Mr. Hoover was insured under a CGL Policy issued by Western Heritage. [Yes, there were issues concerning the auto exclusion, but that’s not relevant here.] The policy contained a Limitations to Designated Premises Endorsement, which stated that the “insurance applies only to ‘bodily injury’, ‘property damage’, ‘personal and advertising injury’ and medical expenses arising out of: 1. The ownership, maintenance or use of the premises shown in the Schedule and operations necessary or incidental to those premises.” The premises shown in the Schedule were in Tonasket, Washington – 500 miles from the site of the accident.

Western Heritage argued that the losses from the accident, 500 miles away from the policy’s designated premises, did not fall within the scope of coverage. The court, however, concluded that the “Limitations to Designated Premises Endorsement” was ambiguous, and, therefore, did not exclude coverage.

In reaching this conclusion, the court quoted several pages from the Hawaii Supreme Court’s decision in C. Brewer. I’ve never seen a court quote verbatim, to such extent, from another court’s decision.

Not surprisingly, after reciting so much of the C. Brewer decision, which involved the same policy language, the court held that the same rationale applied. Just as in C. Brewer, where the insured used its corporate headquarters [which were a designated premises] to make negligent corporate decisions, the court in Western Heritage held that “the decision to purchase the tow truck is sufficiently connected to the premises such that it could fall within the scope of the policy.”

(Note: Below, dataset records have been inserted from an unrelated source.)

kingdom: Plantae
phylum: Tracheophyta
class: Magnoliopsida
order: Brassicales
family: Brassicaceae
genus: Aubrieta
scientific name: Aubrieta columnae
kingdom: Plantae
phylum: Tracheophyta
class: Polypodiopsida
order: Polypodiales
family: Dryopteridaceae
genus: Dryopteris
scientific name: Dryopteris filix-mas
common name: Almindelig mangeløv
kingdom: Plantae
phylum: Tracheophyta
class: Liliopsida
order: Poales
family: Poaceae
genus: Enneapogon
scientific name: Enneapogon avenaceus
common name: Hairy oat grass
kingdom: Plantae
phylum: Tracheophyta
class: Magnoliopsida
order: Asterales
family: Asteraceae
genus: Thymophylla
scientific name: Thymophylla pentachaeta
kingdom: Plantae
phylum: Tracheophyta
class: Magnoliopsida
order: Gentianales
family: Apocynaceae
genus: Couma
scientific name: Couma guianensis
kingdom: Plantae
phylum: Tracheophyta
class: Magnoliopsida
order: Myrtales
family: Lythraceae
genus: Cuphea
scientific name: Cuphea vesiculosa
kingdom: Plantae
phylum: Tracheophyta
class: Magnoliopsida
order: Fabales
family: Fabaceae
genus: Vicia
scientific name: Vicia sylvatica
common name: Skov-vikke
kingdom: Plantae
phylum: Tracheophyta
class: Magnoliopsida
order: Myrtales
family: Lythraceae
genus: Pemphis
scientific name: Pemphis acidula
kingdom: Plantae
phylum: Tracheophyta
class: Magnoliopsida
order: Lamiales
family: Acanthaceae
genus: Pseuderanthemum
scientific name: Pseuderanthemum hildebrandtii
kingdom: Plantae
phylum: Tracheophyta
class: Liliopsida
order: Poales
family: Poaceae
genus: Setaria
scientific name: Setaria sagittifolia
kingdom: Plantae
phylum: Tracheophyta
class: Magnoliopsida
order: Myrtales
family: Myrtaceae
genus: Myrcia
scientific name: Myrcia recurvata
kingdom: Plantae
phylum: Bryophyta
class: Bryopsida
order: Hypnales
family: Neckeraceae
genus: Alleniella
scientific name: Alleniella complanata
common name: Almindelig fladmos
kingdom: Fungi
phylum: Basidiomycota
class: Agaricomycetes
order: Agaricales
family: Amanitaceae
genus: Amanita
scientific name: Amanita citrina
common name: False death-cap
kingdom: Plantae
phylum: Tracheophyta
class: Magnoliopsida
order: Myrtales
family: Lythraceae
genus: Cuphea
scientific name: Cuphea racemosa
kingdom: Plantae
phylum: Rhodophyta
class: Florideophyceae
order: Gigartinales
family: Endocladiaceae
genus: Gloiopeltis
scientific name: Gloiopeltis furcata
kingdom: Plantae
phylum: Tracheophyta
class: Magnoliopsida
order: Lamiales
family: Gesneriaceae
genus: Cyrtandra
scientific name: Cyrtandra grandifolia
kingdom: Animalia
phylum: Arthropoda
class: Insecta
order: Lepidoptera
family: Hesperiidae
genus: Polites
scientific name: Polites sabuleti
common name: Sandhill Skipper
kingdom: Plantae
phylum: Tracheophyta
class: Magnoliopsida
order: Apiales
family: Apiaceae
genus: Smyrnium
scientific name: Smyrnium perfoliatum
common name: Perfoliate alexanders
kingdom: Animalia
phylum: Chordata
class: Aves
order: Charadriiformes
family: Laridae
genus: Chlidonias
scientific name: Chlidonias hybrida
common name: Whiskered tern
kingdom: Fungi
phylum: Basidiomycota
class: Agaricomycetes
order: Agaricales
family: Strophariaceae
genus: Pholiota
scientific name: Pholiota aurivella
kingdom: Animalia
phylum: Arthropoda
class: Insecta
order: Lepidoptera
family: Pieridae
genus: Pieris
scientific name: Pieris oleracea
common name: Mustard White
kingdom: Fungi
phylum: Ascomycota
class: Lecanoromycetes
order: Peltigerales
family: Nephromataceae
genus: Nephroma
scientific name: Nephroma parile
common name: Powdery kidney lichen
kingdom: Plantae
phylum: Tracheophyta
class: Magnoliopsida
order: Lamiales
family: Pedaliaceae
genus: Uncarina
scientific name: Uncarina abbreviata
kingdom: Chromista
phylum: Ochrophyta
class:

Also, just as in C. Brewer, the court was persuaded that the “personal and advertising injury” language supported an interpretation that it contemplated injury stemming from a decision made on the premises -- but occurring elsewhere. For example, a decision made at corporate headquarters would likely be the cause of advertising injury; however the resulting injury would not occur on the designated premises. Lastly, as did the C. Brewer court, the Western Heritage court observed that the coverage territory was defined as the United States of America, which further supported a broad interpretation of the policy.

I have never been one of those people who believes that, anytime an insurer is told by a court that it must provide coverage, that it didn’t believe was owed, the insurer needs to amend its policy language. That is simply not feasible or sensible. There are myriad reasons why an insurer may lose a case. And one loss on an issue, or even a few, may not be a reflection of the policy’s ability, in the grand scheme, to do its intended job.

But sometimes decisions come along, especially from a state high court (C. Brewer), involving an important policy provision, that is interpreted so far afield from its intent, and with reasoning that other courts may find easy to adopt – i.e., Western Heritage’s love affair with C. Brewer -- that insurers need to take a hard look at whether a change is in order. The concept that a CGL policy provides coverage, for injury and damage at a non-designated premises, because the injury and damage arose out of an idea that was hatched at the insured’s corporate headquarters, which is a designated premises, was surely not the intent of the Limitations to Designated Premises Endorsement.

The Hawaii Supreme Court’s decision in C. Brewer and Co., Ltd. v. Marine Indemnity Ins. Co., addressing the interpretation of a Designated Premises Endorsement, is in the return-to-the-drawing-board category. I said this in the 2015 Top 10 article and now Western Heritage makes this point even stronger.